Maybe it is the martyrdom of forgiveness – letting go of rage or vengeance or hate, with Christ’s words echoing in our heart: “As I have loved you so you also should love one another.” And for many of us, that may be the most painful, most challenging martyrdom of all.
Last week, Michael Rogers, a Jesuit scholastic soon to be ordained a priest, posted on his Facebook page a personal letter to Dzhokhar Tsarnaev, the 19-year-old accused of the terror attack in Boston. “Dear Dzhokhar,” he began, “you don’t know me, but you tried to kill my family.”
Michael Rogers’ brother and sister-in-law were both running the marathon. His parents were just a few feet from the bomb blast. They were unhurt. But one of his students was injured by shrapnel.
Yet, Michael Rogers wrote in his letter that he cannot bring himself to hate the man who caused that because, as he put it, there has already been too much hate in Boston.
“Dear Dzhokhar,” he wrote, “I will pray for you. When the first pitch is thrown on Patriots Day at Fenway, I will pray that somehow you will know joy…the joy that makes us fully human and offers the possibility of real repentance…the joy that Red Sox baseball fills me with every year.

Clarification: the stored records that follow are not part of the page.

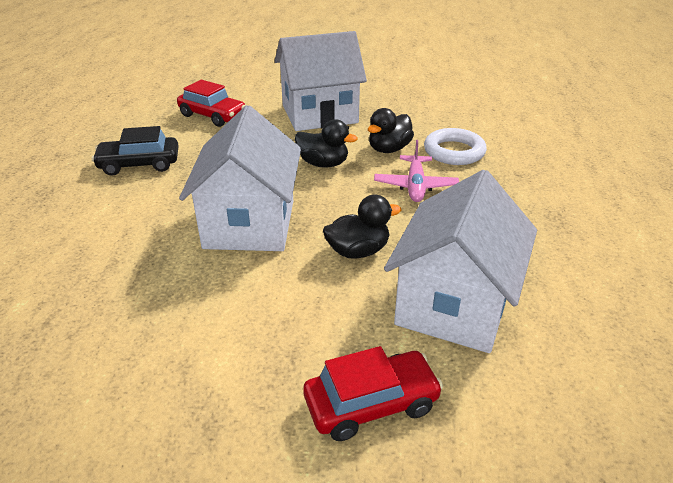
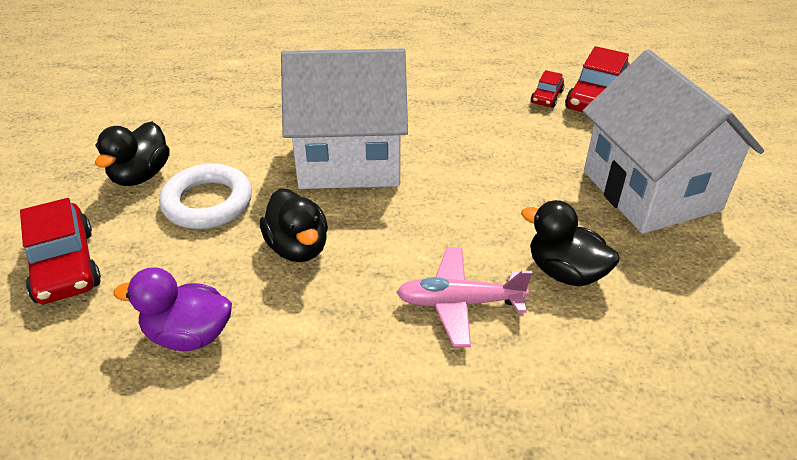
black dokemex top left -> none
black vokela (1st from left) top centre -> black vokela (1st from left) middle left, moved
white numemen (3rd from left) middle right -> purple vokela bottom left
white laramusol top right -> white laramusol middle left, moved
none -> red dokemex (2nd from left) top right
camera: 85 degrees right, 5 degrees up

And he continued: “I will pray for you next year when the first shot is fired in the annual reenactment of the battle of Lexington and Concord, that you will come to know that peace and love are the only ways in which the world will ever be changed.” As I have loved you, so you also should love one another.
Or, as Christ put it another time and as he showed us on the cross: Love your enemies. Pray for your persecutors. Let go of the human desire for retribution and rage. Make hate become a martyr. Because that is the way to love.
It is our great call—yours and mine. The call not only to love but to love as Christ. The Christ who knew the nails and thorns of Good Friday, but who also knew the welcoming dawn of Easter; the Christ who gave not only his life, but who also gave us his body and blood in the Eucharist that we are about to share. In that ongoing sacrifice is an enduring reminder of his love, a love that “bears all things, and hopes all things.” It is a love, as St. Paul put it, that never fails. It is a love that serves as the great model to us all.
This Sunday’s gospel is not a Hallmark greeting card. It’s not a sentimental gift. It is an audacious challenge— from Christ to his disciples, from God to us. Love one another, he says. But don’t just love. Love as I do. It’s a tall order. How can you begin to fulfill it?